Web Risk is a new enterprise security product that lets your client applications check URLs against Google's constantly updated lists of unsafe web resources. Examples of unsafe web resources are social engineering sites, like phishing and deceptive sites, and sites that host malware or unwanted software. Any URL found on this list is considered unsafe. Google works to provide the most accurate and up-to-date information about unsafe web resources. However, Google cannot guarantee that its information is comprehensive and error-free: some risky sites may not be identified, and some safe sites may be classified in error.

To determine if a URL is on any of the lists, clients can use either the Lookup API or the Update API .

Lookup API

The Lookup API lets your client applications send URLs to the Web Risk server to check their status.
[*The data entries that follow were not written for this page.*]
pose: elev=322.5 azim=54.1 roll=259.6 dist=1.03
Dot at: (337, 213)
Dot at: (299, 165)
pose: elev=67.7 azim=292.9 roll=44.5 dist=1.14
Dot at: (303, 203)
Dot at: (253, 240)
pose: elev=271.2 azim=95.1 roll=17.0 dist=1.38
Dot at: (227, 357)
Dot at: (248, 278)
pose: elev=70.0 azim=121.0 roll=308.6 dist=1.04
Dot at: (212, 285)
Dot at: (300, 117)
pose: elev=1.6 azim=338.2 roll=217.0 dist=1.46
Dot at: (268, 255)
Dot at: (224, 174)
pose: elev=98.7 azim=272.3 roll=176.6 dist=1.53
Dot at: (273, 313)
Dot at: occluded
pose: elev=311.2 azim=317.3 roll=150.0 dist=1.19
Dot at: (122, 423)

The API is simple and easy to use, because it avoids the complexities of the Update API.

Advantages

  • Simple URL checks: You send an HTTP GET request with the actual URL, and the server responds with the state of the URL (safe or unsafe).

Drawbacks

  • Privacy: URLs aren't hashed, so the server knows which URLs you look up.
  • Response time: Every lookup request is processed by the server. We don't provide guarantees on lookup response time.
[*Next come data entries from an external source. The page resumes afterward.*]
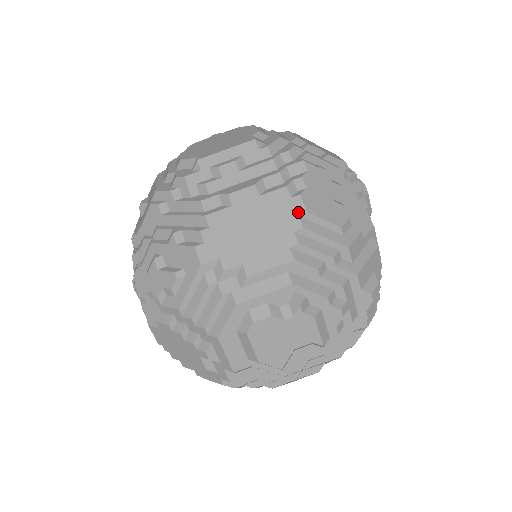
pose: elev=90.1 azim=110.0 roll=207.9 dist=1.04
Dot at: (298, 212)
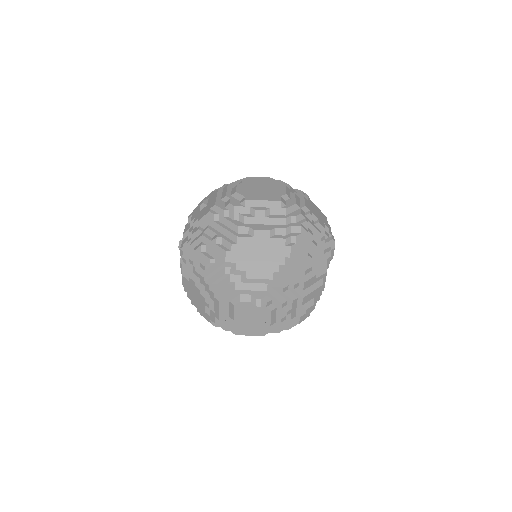
Dot at: (286, 255)
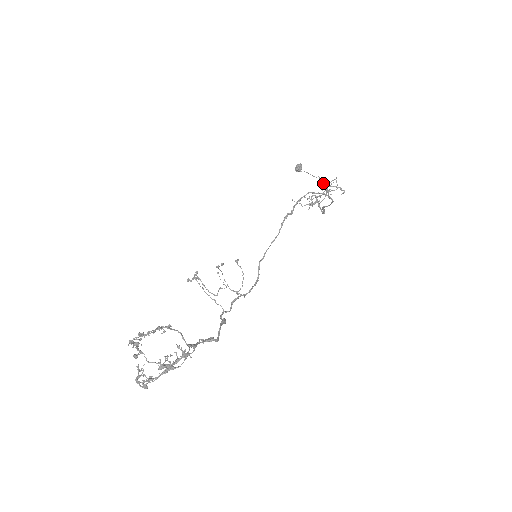
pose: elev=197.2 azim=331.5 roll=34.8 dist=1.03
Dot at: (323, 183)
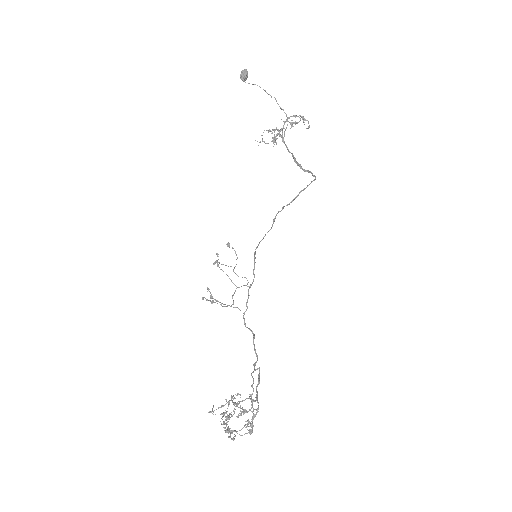
Dot at: (282, 109)
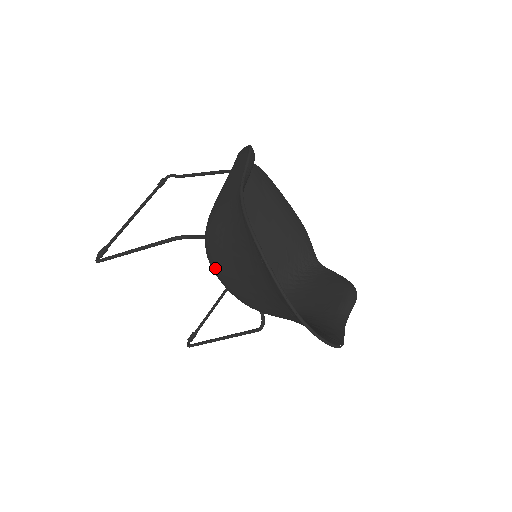
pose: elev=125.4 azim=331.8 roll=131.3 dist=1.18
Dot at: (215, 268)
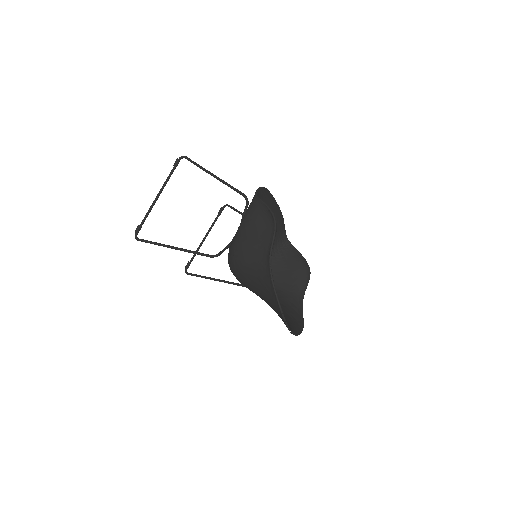
Dot at: (235, 274)
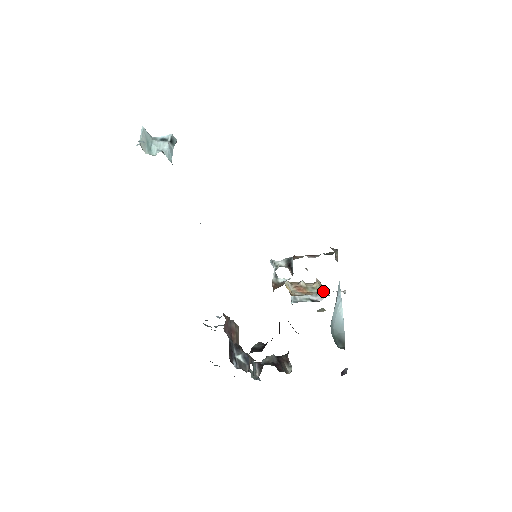
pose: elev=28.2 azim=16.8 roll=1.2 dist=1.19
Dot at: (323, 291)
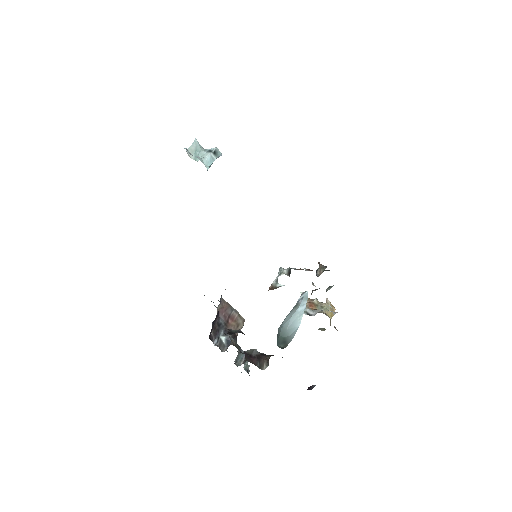
Dot at: (330, 312)
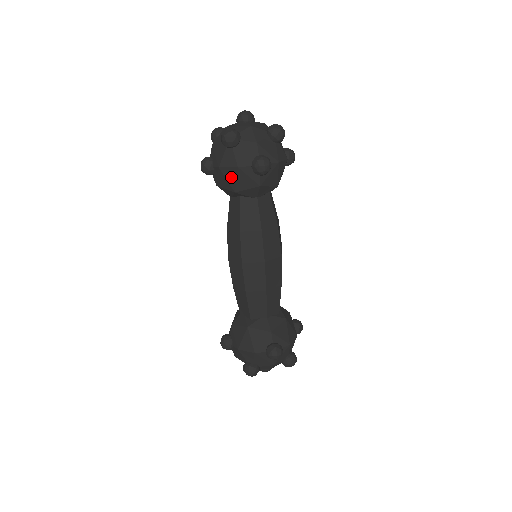
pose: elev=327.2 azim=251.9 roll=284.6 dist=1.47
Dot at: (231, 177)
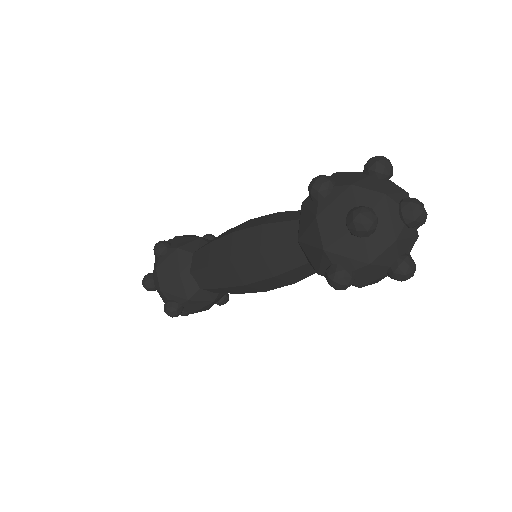
Dot at: occluded
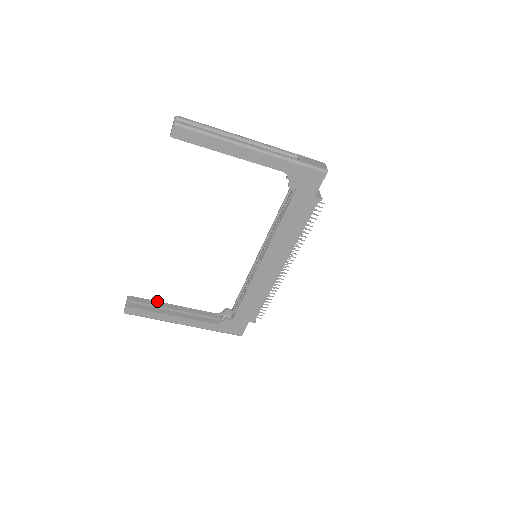
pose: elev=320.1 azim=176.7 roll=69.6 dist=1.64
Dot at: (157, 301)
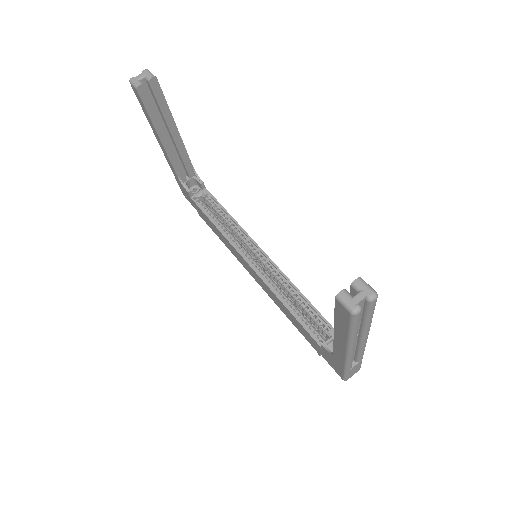
Dot at: occluded
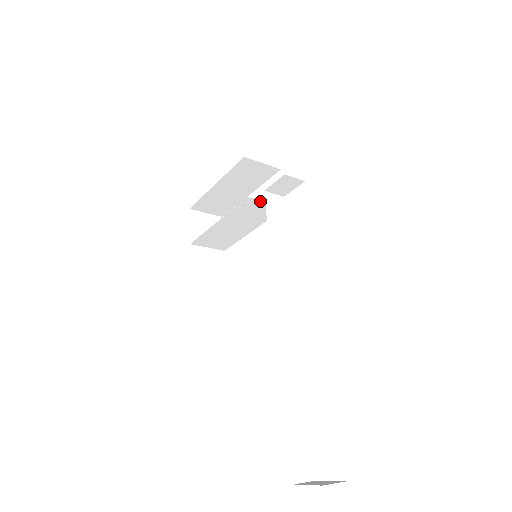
If you aren't too concerned about the privacy of the queried URLs, and you can tolerate the latency induced by a network request, consider using the Lookup API because it's easier to use.

Update API

The Update API lets your client applications download hashed versions of the unsafe lists for storage in a local database, and check them locally. Only if a match is found in the local database does the client need to send a request to the Web Risk servers to verify whether the URL is included on the unsafe lists. This is more complex to implement than the Lookup API, but enables local lookups in most cases so it's faster.

Advantages

  • Privacy: You exchange data with the server infrequently (only after a local hash prefix match) and using hashed URLs, so the server never knows the actual URLs queried by the clients.
  • Response time: You maintain a local database that contains copies of the Web Risk lists; they do not need to query the server every time they want to check a URL.

Drawbacks

  • Implementation: You need to set up a local database and then download, and periodically update, the local copies of the Web Risk lists (stored as variable-length SHA256 hashes).
  • Complex URL checks: You need to know how to canonicalize URLs, create suffix/prefix expressions, and compute SHA256 hashes for comparison with the local copies of the Web Risk lists and the Web Risk lists stored on the server.

If you are concerned about the privacy of the queried URLs or the latency induced by a network request, use the Update API.